> **Texto fornecido**
-.-.-
A CULTURA RUSSA E A EUROPA A cultura russa faz parte integrante da cultura europeia. Confundir as decisões de um ditador com o espírito de um povo é não compreender a essência da humanidade e da cultura. Cada nova guerra põe novas questões, mas não pode fazer-nos esquecer a memória histórica e o seu significado. A literatura russa é, aliás, bem ilustrativa da importância dos testemunhos e das reflexões sobre a guerra. Tolstoi e Pushkin muito nos ensinaram nesse domínio, como Dostoievski e Tchekov em matéria de psicologia humana. Os escritores são as melhores testemunhas das suas épocas. E muitos grandes artistas russos têm sido, ao longo dos tempos, dos melhores intérpretes da vida humana. Lembremo-nos de Berdiaev e da compreensão profunda da existência humana. E não esqueçamos que a identidade de Kiev e da atual Ucrânia estão no coração histórico da civilização russa, com um rico património, que está a ser destruído. E eis que não poderemos cultivar animosidade que atinja a sublime cultura eslava na sua diversidade. A grande Rússia é um complexo caleidoscópio, uma simbiose, ligada a uma história complexa, entre a tradição da Rus e a presença dos mongóis da Horda do Ouro, uma mistura de eslavos, fino-úgricos, alanos e turcos.
-.-.-
> **Informação extraída**
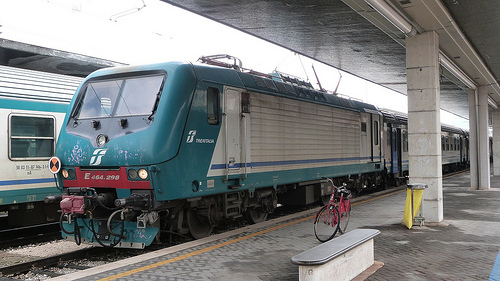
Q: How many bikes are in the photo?
A: 1.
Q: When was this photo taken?
A: Daytime.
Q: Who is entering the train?
A: Noone.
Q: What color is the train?
A: Blue and grey.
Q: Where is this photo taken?
A: Train station.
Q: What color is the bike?
A: Red.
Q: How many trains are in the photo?
A: 2.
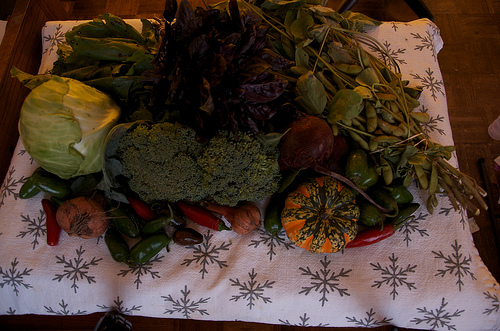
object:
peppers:
[343, 128, 370, 151]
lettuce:
[139, 0, 296, 141]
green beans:
[365, 100, 379, 133]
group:
[8, 0, 492, 266]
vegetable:
[8, 64, 124, 182]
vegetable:
[7, 39, 162, 103]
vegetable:
[279, 178, 363, 256]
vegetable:
[276, 113, 390, 214]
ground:
[0, 0, 500, 331]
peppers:
[142, 202, 175, 235]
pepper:
[127, 231, 174, 265]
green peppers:
[104, 226, 139, 268]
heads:
[143, 145, 144, 146]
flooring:
[0, 0, 500, 331]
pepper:
[350, 164, 386, 196]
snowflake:
[227, 266, 278, 311]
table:
[0, 0, 500, 331]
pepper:
[25, 174, 70, 196]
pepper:
[18, 165, 49, 201]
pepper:
[108, 206, 144, 238]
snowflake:
[14, 207, 50, 252]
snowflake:
[408, 295, 466, 330]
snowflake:
[431, 238, 479, 293]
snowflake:
[178, 228, 235, 281]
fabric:
[0, 13, 500, 331]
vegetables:
[54, 195, 110, 241]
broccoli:
[117, 121, 210, 206]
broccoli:
[201, 128, 284, 207]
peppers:
[40, 198, 61, 246]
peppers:
[125, 193, 157, 221]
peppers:
[176, 200, 233, 232]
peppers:
[344, 214, 417, 248]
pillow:
[0, 13, 500, 330]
-.-.-
> **Perguntas**
(1) No texto fornecido, quem são apontados como as melhores testemunhas das suas épocas?
(2) Indique se cada afirmação está de acordo com o texto fornecido, citando as palavras que o decidem: (a) A cultura russa é parte da cultura europeia. (b) A Rússia é apresentada como uma cultura homogénea. (c) Berdiaev é lembrado pela compreensão profunda da existência humana.
A listagem não é necessária para responder.

> **Resultados do exercício**
(1) Os escritores.

(2)
(a) Sim: «A cultura russa faz parte integrante da cultura europeia.»
(b) Não: «A grande Rússia é um complexo caleidoscópio»
(c) Sim: «Lembremo-nos de Berdiaev e da compreensão profunda da existência humana.»